15 Rinder der Rasse Blaue Belgier durchbrachen in der Nacht einen Weidezaun in Gahlen am Vennweg samt Gatter.
LANUV war vor Ort und suchte Rinderweide nach Spuren ab.
In der Nacht von Montag auf Dienstag gab es einen Vorfall auf einer Rinder- und einer benachbarten Pferdewiese in Gahlen. Neben den 15 Rindern war ein Pferd auf der Nachbarwiese in der Nacht ebenfalls auf der Flucht. Alle Tiere konnten am Morgen unversehrt wieder eingefangen werden.

Das BürgerForum geht davon aus, dass die Tiere durch einen Wolf/Wölfin aufgeschreckt wurden und deshalb Reißaus genommen haben.
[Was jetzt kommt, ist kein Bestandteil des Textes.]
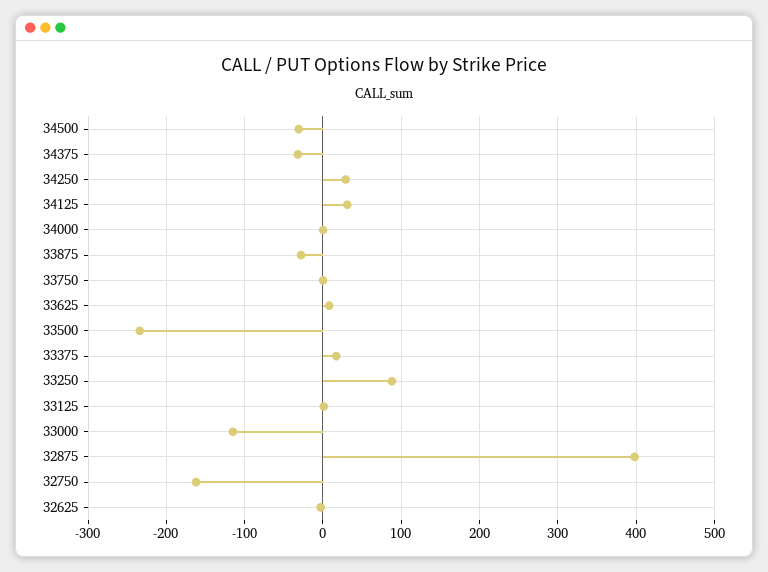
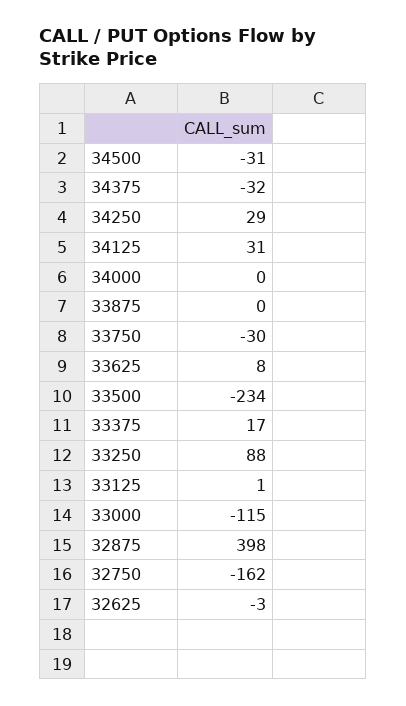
  {
    "34500": -31,
    "34375": -32,
    "34250": 29,
    "34125": 31,
    "34000": 0,
-   "33875": -30,
+   "33875": 0,
-   "33750": 0,
+   "33750": -30,
    "33625": 8,
    "33500": -234,
    "33375": 17,
    "33250": 88,
    "33125": 1,
    "33000": -115,
    "32875": 398,
    "32750": -162,
    "32625": -3
  }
Jedoch gebe es zum Glück keine verletzten Tiere zu beklagen. Die Situation sei jedoch fatal und für Menschen gefährlich. Die Wahrscheinlichkeit, dass es sich um einen erneuten Wolfsangriff handelt, sei laut BürgerforumGahlen jedoch groß.
In unmittelbarer Nachbarschaft wurde bereits am Freitag hier ein totes Rotwildkalb gefunden. Die lasse keinen anderen Entschluss zu, das es sich um hierbei wieder um einen erneuten Wolfsangriff handelt, so das BürgerForum Gahlen.
Die Risse seien auch vergleichbar mit denen in der vergangenen Woche am Heisterkamp. Auch hier durchbrachen Rinder einen Zaun und flohen vor etwas.
Warum die Rinderherde letztendlich auf der Flucht war, darüber gibt es derzeit keine genauen Erkenntnisse. Schlimm sei jedoch, so Vornbrock, dass in solchen Fällen kein Nachweis darüber geführt werden könne, dass es sich hierbei um einen Wolf gehandelt habe, der die Tiere in Panik versetzt und getrieben hat.
Wie uns jedoch der Landwirt mitteilte, stehen seit gut 50 Jahren seine Tiere auf dieser Weide.
Ausbruch zeugt von großer Panik
Einen solchen Vorfall habe es laut Landwirt in all den Jahren noch nie gegeben. Die Rinder seien immer ruhig und gelassen gewesen. Dieser Ausbruch zeuge von großer Panik, was sich alleine daran zeige, dass das Metallgatter, was eigentlich nach innen aufgeht, so verbogen sei, dass es sich nun nach außen öffnen lässt, so der Landwirt.
„Um das zu schaffen, muss eine enorme Kraft auf das Gatter ausgeübt worden sein. Das lässt sich nur dadurch erklären, dass sich alle 15 Tiere auf einmal in Panik gegen das Gatter gedrückt haben müssen, um die Weide fluchtartig verlassen zu können. Die Wahrscheinlichkeit, dass Menschen die Verursacher sind, ist eher unwahrscheinlich“, so der Landwirt. Was in dieser Nacht passiert sei, habe der Landwirt in all den Jahren noch nie erlebt.
Die Aussage des Landwirts deckt sich mit der Aussage von Dr. Stefan Steinkühler, dem die Wiese gehört. „Eigentlich geht das Gatter nach innen auf, aber es wurde mit Gewalt nach außen gedrückt, was schon einen enormen Kraftaufwand bedarf, so Steinkühler.
LANUV untersuchte Wiese und Weide
Vor Ort waren heute ebenfalls Mitarbeiter vom Landes- und Umweltamt (LANUV). Sie suchten beide Wiesen, sowohl die Kuh- als auch die Pferdewiese, nach Spuren ab.
Wie Stefan Steinkühler aktuell berichtet, haben die LANUV-Mitarbeiter Trittspuren eines „Canien“ in einem Kuhfladen entdeckt, sowie Haare am Stacheldrahtzaun gefunden. Darüber hinaus wurde eine Losung zur weiteren Untersuchung eingesammelt und mitgenommen.